# Ausgangstext
Von Psychologie bis Praxisforschung
Das Team des Verbundprojekts ist interdisziplinär, einige Projektbausteine werden die Wissenschaftler*innen der drei Standorte gemeinsam bearbeiten. Neben Dr. Friederike Hendriks und Professorin Monika Taddicken (Psychologie und Kommunikationswissenschaft) an der TU Braunschweig verantworten Professor Mario Gollwitzer und Dr. Marlene Altenmüller (Psychologie) das Teilprojekt an der Ludwig-Maximilians-Universität München. Vom Museum für Naturkunde Berlin beteiligen sich Dr. Susanne Hecker und Silke Voigt-Heucke (Praxisforschung Citizen Science).

# Aufgaben
- a) Beantworten Sie zum Text über das Verbundprojekt die folgenden Fragen:
(i) An welcher Universität verantworten Professor Mario Gollwitzer und Dr. Marlene Altenmüller das Teilprojekt?
(ii) Von welcher Einrichtung beteiligen sich Dr. Susanne Hecker und Silke Voigt-Heucke?
(iii) Welchen Fachgebieten sind Dr. Friederike Hendriks und Professorin Monika Taddicken zugeordnet?
- b) Schreiben Sie den Text über das Verbundprojekt von „Von Psychologie bis“ bis „(Praxisforschung Citizen Science).“ noch einmal ab und tauschen Sie dabei „interdisziplinär“ gegen „fachübergreifend“ aus.

# Vorliegende Daten
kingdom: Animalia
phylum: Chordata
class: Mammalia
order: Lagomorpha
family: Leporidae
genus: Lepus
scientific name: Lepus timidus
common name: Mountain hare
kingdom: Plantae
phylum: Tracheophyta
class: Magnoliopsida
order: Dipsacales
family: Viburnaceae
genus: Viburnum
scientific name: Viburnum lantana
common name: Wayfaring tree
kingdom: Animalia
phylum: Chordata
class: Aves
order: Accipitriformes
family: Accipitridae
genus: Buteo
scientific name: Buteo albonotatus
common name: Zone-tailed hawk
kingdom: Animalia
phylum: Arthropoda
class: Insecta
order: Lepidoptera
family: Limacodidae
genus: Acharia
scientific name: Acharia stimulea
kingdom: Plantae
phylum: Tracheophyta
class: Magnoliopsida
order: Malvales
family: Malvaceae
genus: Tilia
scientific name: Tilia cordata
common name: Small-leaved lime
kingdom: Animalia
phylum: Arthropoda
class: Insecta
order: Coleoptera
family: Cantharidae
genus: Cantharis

# Lösungen
- a)
(i) An der Ludwig-Maximilians-Universität München.
(ii) Vom Museum für Naturkunde Berlin.
(iii) Psychologie und Kommunikationswissenschaft.

- b)
Von Psychologie bis Praxisforschung
Das Team des Verbundprojekts ist fachübergreifend, einige Projektbausteine werden die Wissenschaftler*innen der drei Standorte gemeinsam bearbeiten. Neben Dr. Friederike Hendriks und Professorin Monika Taddicken (Psychologie und Kommunikationswissenschaft) an der TU Braunschweig verantworten Professor Mario Gollwitzer und Dr. Marlene Altenmüller (Psychologie) das Teilprojekt an der Ludwig-Maximilians-Universität München. Vom Museum für Naturkunde Berlin beteiligen sich Dr. Susanne Hecker und Silke Voigt-Heucke (Praxisforschung Citizen Science).